Dumping heat-engine-extracted work into the third system is one way to heat it; surprisingly, however, this approach doesn’t maximize its temperature.

**Notably, however, we could do better.** If we used a reversible heat pump to move additional thermal energy from \(T_1\) and \(T_2\) to cool them even further, we could obtain an even higher temperature in \(T_3\) (point C, 331°C) and produce no entropy at all during the entire process:

A reversible heat pump can be used to extract additional thermal energy from the first two systems even after the temperature difference between them is eliminated.

Conceptually, this approach is no different from running a (highly efficient) refrigerator.

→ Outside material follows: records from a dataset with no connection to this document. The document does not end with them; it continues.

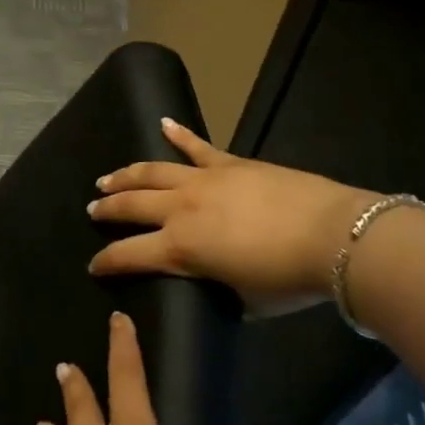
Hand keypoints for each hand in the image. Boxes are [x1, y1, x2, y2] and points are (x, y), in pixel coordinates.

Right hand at [87, 118, 374, 299]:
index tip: (93, 265)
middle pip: (131, 205)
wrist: (332, 236)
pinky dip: (179, 133)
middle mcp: (180, 209)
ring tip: (108, 178)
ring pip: (153, 171)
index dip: (106, 261)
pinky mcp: (228, 163)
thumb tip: (209, 282)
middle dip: (107, 209)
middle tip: (92, 210)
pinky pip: (197, 146)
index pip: (128, 254)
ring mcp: (203, 180)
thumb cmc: (287, 280)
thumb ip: (215, 289)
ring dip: (127, 174)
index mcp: (180, 248)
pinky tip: (164, 123)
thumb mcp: (242, 301)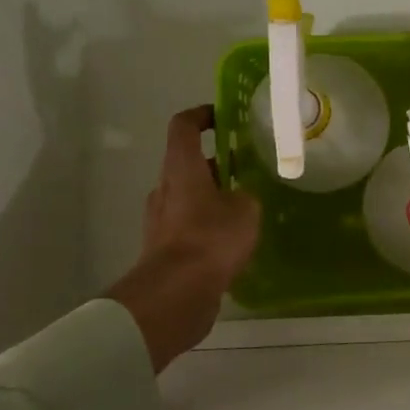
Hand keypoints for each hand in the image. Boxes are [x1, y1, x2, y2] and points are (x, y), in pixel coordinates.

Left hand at [106, 105, 260, 371]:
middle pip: (188, 164)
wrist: (177, 293)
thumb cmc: (211, 239)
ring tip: (247, 208)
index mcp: (181, 168)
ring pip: (190, 197)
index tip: (223, 116)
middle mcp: (166, 188)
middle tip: (248, 169)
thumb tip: (240, 197)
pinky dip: (209, 226)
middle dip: (217, 163)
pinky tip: (234, 241)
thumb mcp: (246, 209)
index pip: (184, 126)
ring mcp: (162, 220)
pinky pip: (189, 226)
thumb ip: (246, 195)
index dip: (202, 115)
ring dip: (214, 197)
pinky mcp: (165, 249)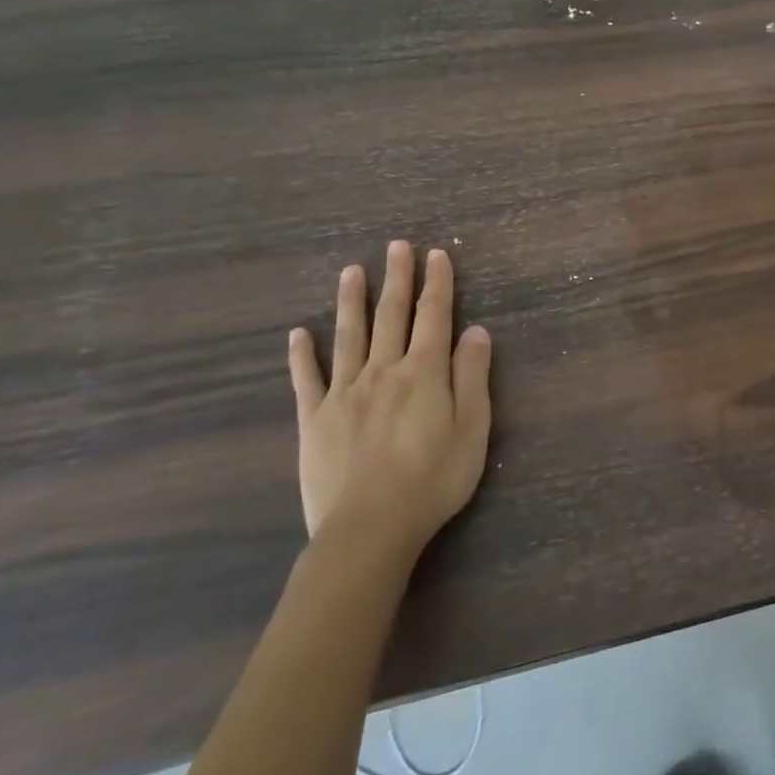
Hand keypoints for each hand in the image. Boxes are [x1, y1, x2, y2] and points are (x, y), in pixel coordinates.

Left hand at [287, 240, 492, 568]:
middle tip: (397, 246)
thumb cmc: (433, 479)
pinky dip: (302, 354)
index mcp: (424, 372)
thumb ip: (472, 376)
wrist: (369, 528)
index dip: (437, 284)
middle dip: (397, 279)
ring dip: (352, 301)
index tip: (436, 254)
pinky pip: (306, 379)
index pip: (434, 316)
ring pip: (349, 336)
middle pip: (391, 315)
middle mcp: (384, 370)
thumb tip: (476, 330)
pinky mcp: (314, 419)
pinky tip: (299, 333)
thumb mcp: (473, 428)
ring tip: (352, 270)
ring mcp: (344, 393)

After all, a refrigerator uses electrical work to remove thermal energy from already-cool food and transfer it to your kitchen. Alternatively, consider heating your home either by (1) a electronic heating element (or a overclocked computer, for example) or (2) a heat pump. Strategy (1) is guaranteed to turn every bit of work into heat; however, impressively, strategy (2) can use one unit of work to transfer multiple units of thermal energy.

Shown below are the two strategies shown in terms of the individual system temperature, extracted work, and total entropy. Note that this time, the two examples *don’t* end up in the same state; using a heat pump, we attain a greater final difference between the hotter system and the two cooler ones, as we hoped to accomplish.

### The takeaway message

Always look for the lowest-entropy pathway to achieve your goals.